Mock Selection Player School Actual Selection Difference
Mock Selection Player School Actual Selection Difference
1 Deshaun Watson Clemson 12 -11
2 Brad Kaaya Miami 215 -213
3 Tim Williams Alabama 78 -75
4 Cam Robinson Alabama 34 -30
5 JuJu Smith-Schuster USC 62 -57
6 Roderick Johnson Florida State 160 -154
7 Chad Kelly Ole Miss 253 -246
8 Raekwon McMillan Ohio State 54 -46
9 Leonard Fournette LSU 4 5
10 Teez Tabor Florida 53 -43
11 Adoree' Jackson USC 18 -7
12 Eddie Vanderdoes UCLA 88 -76
13 Myles Garrett Texas A&M 1 12
14 Mike Williams Clemson 7 7
15 Lowell Lotulelei Utah n/a n/a
16 Zach Banner USC 137 -121
17 Dalvin Cook Florida State 41 -24
18 Nick Chubb Georgia n/a n/a
19 Jonathan Allen Alabama 17 2
20 Cameron Sutton Tennessee 94 -74
21 Conor McDermott UCLA 211 -190
22 Kemoko Turay Rutgers n/a n/a
23 Jabrill Peppers Michigan 25 -2
24 Tre'Davious White LSU 27 -3
25 Malachi Dupre LSU 247 -222
26 Greg Pyke Georgia n'a n/a
27 Derek Barnett Tennessee 14 13
28 Jake Butt Michigan 145 -117
29 Pat Elflein Ohio State 70 -41
30 Charles Harris Missouri 22 8
31 Cordrea Tankersley Clemson 97 -66
32 Christian McCaffrey Stanford 8 24

That doesn’t mean Kadar didn’t have his share of hits, however.
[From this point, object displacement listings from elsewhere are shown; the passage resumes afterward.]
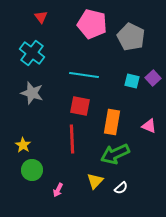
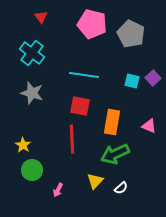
gray pentagon: moved 3 px up
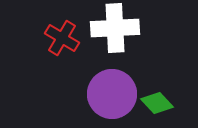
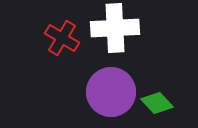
purple circle: moved 1 px left, 2 px up
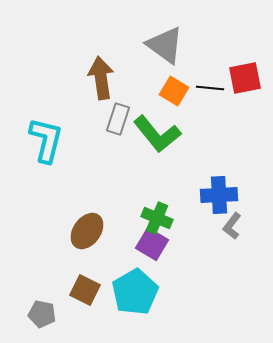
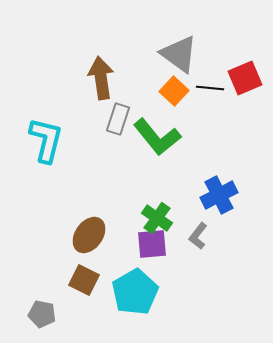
gray triangle: moved 14 px right, 9 px down
red square: rotated 12 degrees counterclockwise
orange square: rotated 12 degrees clockwise
green L-shape: moved 3 px down
blue cross: rotated 24 degrees counterclockwise
green cross: rotated 12 degrees clockwise
gray L-shape: moved 34 px left, 10 px down
brown ellipse: moved 2 px right, 4 px down
purple square: rotated 36 degrees counterclockwise
brown square: moved 1 px left, 10 px up
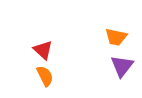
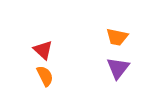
orange trapezoid: moved 1 px right
purple triangle: moved 4 px left, 2 px down
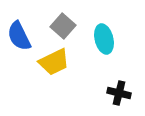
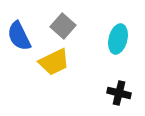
cyan ellipse: moved 14 px right; rotated 28 degrees clockwise
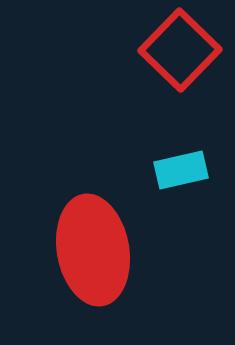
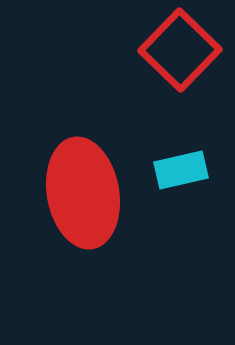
red ellipse: moved 10 px left, 57 px up
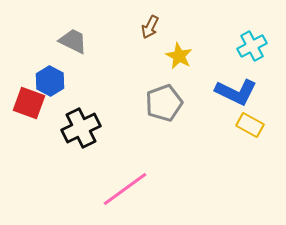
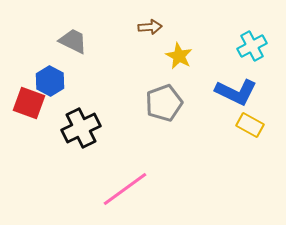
brown arrow: rotated 120 degrees counterclockwise
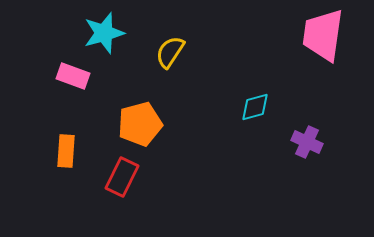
Leonard Fournette only wound up one spot from his projected landing spot at No. 9. Jonathan Allen’s draft day slide dropped him only two selections from his early destination at 19th. The Titans were tagged to draft Adoree’ Jackson in the middle of the first round and did -- just at No. 18 rather than No. 11.

The slides of three players who wound up returning to school showcase the struggle in mocking up a draft nearly a year from its start date. Lowell Lotulelei, Nick Chubb, and Kemoko Turay returned to school after failing to live up to their pre-draft hype. Lotulelei and Chubb each appear in at least one of the three aforementioned “way-too-early” mocks above, but they’ll need to have successful 2017s to reclaim the draft stock 2016 left behind.

All mock drafts are a buckshot approach at predicting an unpredictable process. There’s no regression analysis available to tell you the Bears are going to ship four draft picks to the 49ers in order to move up one spot in the first round. But “way-too-early” drafts deserve to be taken with a grain of salt so big it could sink a luxury sealiner — no matter who the expert behind it is.